Bon, ce n'est pas sûr que cela vous aide vraiment... Tout le monde ne connait pas Thierry Lincou, malgré son palmarès splendide. Si ce nom, Thierry Lincou, ne vous dit rien, peut-être reconnaitrez-vous le sport qu'il pratique grâce à la photo en pleine action de l'autre Français finaliste du British Open :
Grégory Gaultier, l'un des meilleurs joueurs de squash au monde.
Je ne fais pas une recherche désespérée de la France sportive qui gagne, du genre après le foot, le basket, le rugby, le volley, le judo ouf !, Je souligne juste que d'autres sports existent, et que les champions du monde ou vainqueurs de trophée ne sont pas moins méritants que ceux des sports majeurs à partir du moment où la compétition regroupe des professionnels du monde entier.Vive la France qui squashe, elle a le double mérite de gagner et de ne pas être rétribuée au mérite...
Publié le 28/09/2007
Par fxboffy
Humeur : Gaie
Une notulette pour dire (écrire plutôt) mon admiration du superbe spectacle donné par les équipes de Monaco (L1) et Nantes (L2, bientôt de retour en L1) lors du 16ème de finale de la coupe de la Ligue... autant dire un match sans intérêt théorique.

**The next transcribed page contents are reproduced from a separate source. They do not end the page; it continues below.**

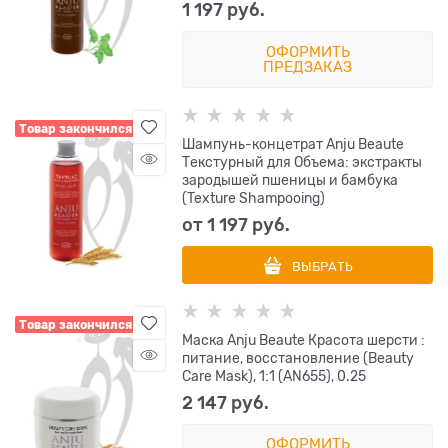
1 197
 руб.
ОФОРМИТЬ
ПРЕДЗАКАЗ
Товар закончился
Шампунь-концетрат Anju Beaute
Текстурный для Объема: экстракты
зародышей пшеницы и бамбука
(Texture Shampooing)
от
1 197
 руб.
ВЫБРАТЬ
Товар закончился
Маска Anju Beaute Красота шерсти :
питание, восстановление (Beauty
Care Mask), 1:1 (AN655), 0.25
2 147
 руб.
ОФОРМИТЬ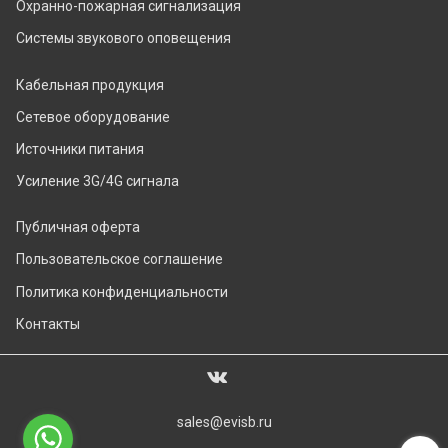
Охранно-пожарная сигнализация
Системы звукового оповещения
Кабельная продукция
Сетевое оборудование
Источники питания
Усиление 3G/4G сигнала
Публичная оферта
Пользовательское соглашение
Политика конфиденциальности
Контакты
sales@evisb.ru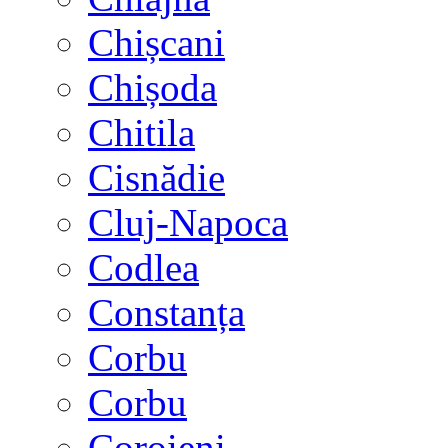
Chișcani
Chișoda
Chitila
Cisnădie
Cluj-Napoca
Codlea
Constanța
Corbu
Corbu
Coroieni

Mais dans les faits, quelles belles actions, des frappes soudaines cadrées, des arrêts solides, des beaux mouvements collectifs (surtout côté nantais), des beaux gestes (surtout côté monégasque, avec un Meriem étincelant et un Nenê des grands jours). Peut-être même en garderais-je des souvenirs, pourtant mon tiroir "mémoire de matches" est bien chargé.